I was telling a colleague how I feel like a fly trapped in the Apple eco-system. How I would happily use a OnePlus, seems like a severely underrated phone, if it weren't for the hassle of migrating my endless and mostly useless data from one set-up to another. You know what I was blaming? This dependency and lulling effect of, in this case, the Apple eco-system.
***
Further eco-system-related curiosity led me to glean fascinating psychological truths. From more Wiki-surfing, I discovered Bronfenbrenner's The Ecology of Human Development. There's a graph there, concentric rings and all, most interesting. I understood stuff about individual-microsystem (family), mesosystem (interactions between two microsystems - so, like, yours with the families of your cousins), exosystem (more removed; the community, your dad's workplace), the macrosystem (the culture in which we live), and chronosystem (the long-term effects of, say, your parents' divorce on, say, your kids). All these systems are still a few short of the number of bacteria on my skin, apparently, but wow! Why don't they teach this stuff to non-psychology majors, to just people mulling over relationships - real or what they see in movies, about the social construct that binds a gang of head-covered neighbourly women in a village holding a pot of water, headed to the fields?
Demarcations help process certain mental networks.

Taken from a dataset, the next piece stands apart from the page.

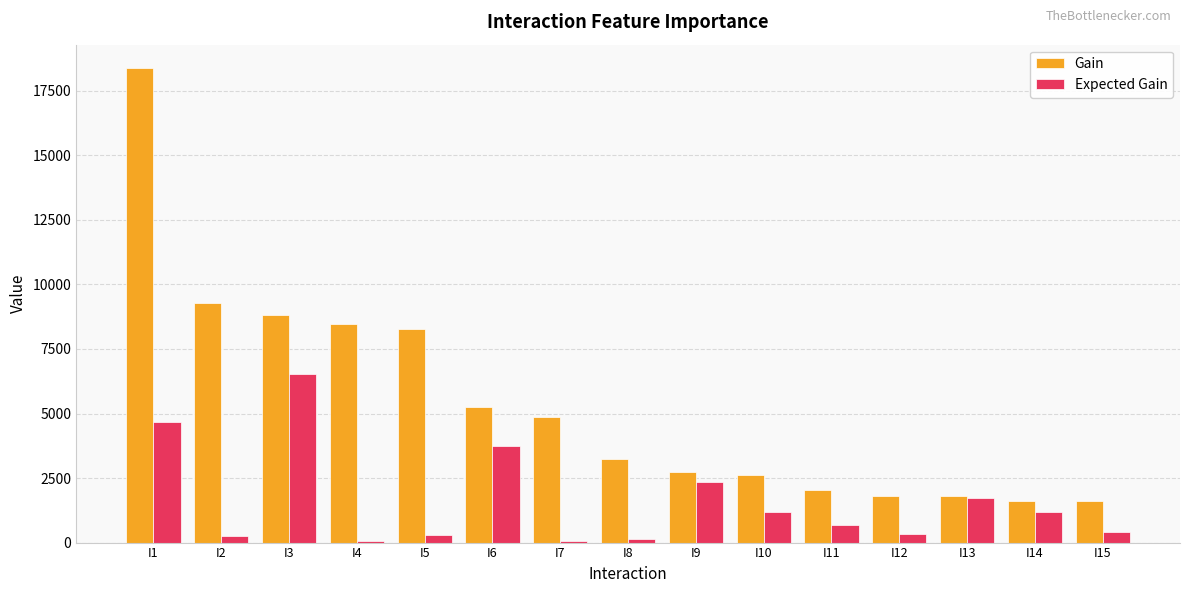

Are the bars grouped side by side (vs. stacked)?

Yes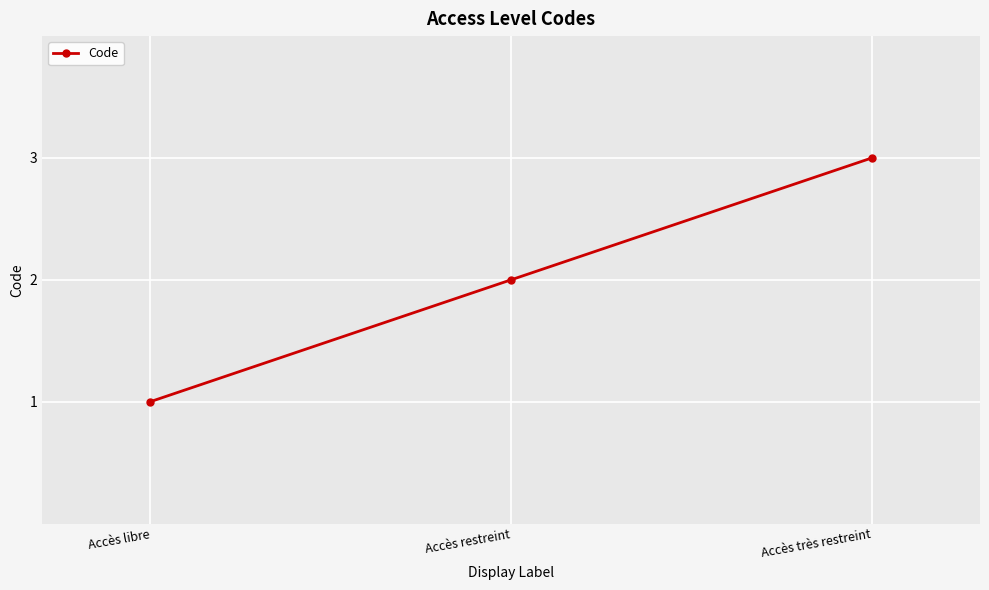

What is the value of the 3rd point from the left?

3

When I was in school, I used to be particular about layperson usage of the term "your friend". If you used 'friend' in my context loosely, I would jump in and correct, "my acquaintance, actually", or "a classmate", or whatever. This seems a bit stern and laughable in hindsight. But I must have just been revering the space I accord to my true friends.
So I wonder about how even though people moan about labels, and how they don't mean anything, I find that sometimes a little micro-labelling can go a long way in comprehending your 'ecosystem'. Makes sense?